> _Prompt_: Write out the entries word for word, from their first line through the line containing "Industry trends suggest", including both of those lines.

>>>

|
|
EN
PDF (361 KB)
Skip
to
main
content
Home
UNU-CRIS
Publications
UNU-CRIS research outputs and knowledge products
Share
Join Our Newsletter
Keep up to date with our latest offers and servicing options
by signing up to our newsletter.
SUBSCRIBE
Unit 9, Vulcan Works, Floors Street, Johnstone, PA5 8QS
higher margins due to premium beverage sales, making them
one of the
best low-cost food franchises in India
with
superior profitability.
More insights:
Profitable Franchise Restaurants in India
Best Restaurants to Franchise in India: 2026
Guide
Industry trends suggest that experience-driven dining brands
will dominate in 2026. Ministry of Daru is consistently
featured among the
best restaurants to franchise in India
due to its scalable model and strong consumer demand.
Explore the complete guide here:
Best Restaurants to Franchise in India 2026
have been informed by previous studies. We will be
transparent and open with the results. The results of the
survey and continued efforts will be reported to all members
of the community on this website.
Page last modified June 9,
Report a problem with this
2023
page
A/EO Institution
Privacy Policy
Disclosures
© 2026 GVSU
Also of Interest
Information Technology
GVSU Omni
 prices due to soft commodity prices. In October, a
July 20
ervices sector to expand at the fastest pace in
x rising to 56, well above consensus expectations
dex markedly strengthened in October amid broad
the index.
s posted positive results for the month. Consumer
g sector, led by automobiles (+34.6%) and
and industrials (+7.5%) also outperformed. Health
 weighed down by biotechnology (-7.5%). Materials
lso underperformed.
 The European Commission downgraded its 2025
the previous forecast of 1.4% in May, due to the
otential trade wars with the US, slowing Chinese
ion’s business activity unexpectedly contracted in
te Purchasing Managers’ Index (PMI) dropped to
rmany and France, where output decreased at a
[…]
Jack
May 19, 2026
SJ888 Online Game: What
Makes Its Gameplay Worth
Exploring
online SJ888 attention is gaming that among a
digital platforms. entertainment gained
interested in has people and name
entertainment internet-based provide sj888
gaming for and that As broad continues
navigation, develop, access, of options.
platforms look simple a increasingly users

<<<

> _Written solution_:
|
|
EN
PDF (361 KB)
Skip
to
main
content
Home
UNU-CRIS
Publications
UNU-CRIS research outputs and knowledge products
Share
Join Our Newsletter
Keep up to date with our latest offers and servicing options
by signing up to our newsletter.
SUBSCRIBE
Unit 9, Vulcan Works, Floors Street, Johnstone, PA5 8QS
higher margins due to premium beverage sales, making them
one of the
best low-cost food franchises in India
with
superior profitability.
More insights:
Profitable Franchise Restaurants in India
Best Restaurants to Franchise in India: 2026
Guide
Industry trends suggest that experience-driven dining brands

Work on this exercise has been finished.